**Instruction**
Tell how many lines in the data below include the word "output". The answer is the number only.

**Entries shown**
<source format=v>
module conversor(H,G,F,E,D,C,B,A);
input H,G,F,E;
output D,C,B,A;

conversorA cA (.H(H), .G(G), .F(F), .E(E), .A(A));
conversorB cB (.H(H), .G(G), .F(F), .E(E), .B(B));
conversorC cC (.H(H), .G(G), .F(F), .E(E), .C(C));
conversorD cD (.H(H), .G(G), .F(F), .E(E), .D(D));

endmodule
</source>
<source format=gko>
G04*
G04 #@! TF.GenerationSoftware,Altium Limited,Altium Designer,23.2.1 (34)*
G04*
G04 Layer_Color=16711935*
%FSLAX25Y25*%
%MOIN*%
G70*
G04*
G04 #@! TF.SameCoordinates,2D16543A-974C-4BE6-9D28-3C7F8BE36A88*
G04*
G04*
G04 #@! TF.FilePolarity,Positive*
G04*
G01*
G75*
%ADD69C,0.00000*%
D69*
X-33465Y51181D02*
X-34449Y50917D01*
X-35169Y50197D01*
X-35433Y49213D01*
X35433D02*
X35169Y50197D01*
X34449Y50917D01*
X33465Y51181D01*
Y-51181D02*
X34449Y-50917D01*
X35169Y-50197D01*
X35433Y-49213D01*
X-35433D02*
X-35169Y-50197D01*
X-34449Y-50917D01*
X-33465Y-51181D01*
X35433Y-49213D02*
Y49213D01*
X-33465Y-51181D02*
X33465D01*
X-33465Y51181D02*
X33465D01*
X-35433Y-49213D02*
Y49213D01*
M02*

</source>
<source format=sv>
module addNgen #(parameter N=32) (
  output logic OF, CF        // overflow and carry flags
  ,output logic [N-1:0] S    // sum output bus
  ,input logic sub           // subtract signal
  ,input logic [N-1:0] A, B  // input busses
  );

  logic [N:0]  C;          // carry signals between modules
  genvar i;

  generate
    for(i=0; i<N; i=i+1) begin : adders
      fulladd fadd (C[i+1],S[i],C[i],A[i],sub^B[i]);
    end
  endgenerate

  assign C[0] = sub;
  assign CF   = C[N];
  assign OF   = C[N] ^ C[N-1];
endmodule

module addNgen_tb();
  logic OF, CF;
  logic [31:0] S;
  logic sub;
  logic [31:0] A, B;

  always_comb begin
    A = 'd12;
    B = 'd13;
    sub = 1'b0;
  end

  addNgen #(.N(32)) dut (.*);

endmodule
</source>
---
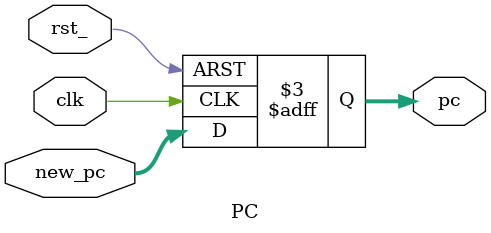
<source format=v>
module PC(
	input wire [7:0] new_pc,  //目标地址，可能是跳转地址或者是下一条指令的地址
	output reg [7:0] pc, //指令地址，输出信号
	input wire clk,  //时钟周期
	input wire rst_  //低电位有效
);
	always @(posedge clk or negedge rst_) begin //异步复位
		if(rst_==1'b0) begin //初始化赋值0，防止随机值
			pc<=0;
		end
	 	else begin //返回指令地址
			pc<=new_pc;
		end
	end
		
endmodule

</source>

**Solution for this task**
4